# [TO DO]
Lift every line from the entries that includes the word "States".

───── DATA TO USE

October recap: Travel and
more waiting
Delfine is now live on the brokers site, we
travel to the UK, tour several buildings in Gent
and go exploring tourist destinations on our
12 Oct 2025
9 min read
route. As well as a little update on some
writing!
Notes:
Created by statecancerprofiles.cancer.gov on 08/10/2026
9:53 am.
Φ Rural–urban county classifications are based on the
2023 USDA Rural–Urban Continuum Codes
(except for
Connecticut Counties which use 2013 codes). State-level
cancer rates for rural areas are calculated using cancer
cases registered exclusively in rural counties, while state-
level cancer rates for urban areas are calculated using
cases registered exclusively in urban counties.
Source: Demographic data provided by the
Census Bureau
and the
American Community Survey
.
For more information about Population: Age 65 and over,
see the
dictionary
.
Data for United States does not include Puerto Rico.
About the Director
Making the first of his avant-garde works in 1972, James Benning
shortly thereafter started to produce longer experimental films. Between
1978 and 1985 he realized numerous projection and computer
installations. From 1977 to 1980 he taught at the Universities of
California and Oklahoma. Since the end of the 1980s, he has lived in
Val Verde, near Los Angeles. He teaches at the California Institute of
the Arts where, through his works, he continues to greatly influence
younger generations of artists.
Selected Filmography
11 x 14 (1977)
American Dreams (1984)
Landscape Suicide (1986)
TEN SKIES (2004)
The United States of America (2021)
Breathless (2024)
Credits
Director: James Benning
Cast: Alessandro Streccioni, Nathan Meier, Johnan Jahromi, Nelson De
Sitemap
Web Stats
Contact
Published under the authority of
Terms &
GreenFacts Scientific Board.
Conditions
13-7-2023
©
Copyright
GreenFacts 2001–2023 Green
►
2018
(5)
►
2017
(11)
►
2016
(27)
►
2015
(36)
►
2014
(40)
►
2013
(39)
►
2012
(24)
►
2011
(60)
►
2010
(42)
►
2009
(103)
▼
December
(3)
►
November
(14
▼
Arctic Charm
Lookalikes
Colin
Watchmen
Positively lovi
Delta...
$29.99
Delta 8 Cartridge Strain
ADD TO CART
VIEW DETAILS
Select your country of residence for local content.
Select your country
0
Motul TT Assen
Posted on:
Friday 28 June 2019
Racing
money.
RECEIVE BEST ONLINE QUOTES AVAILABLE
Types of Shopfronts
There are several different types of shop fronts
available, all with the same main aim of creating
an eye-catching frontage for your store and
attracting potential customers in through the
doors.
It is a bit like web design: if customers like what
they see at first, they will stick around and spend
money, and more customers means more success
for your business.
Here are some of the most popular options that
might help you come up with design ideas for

──────────

# [EXPECTED ANSWER]
Data for United States does not include Puerto Rico.
The United States of America (2021)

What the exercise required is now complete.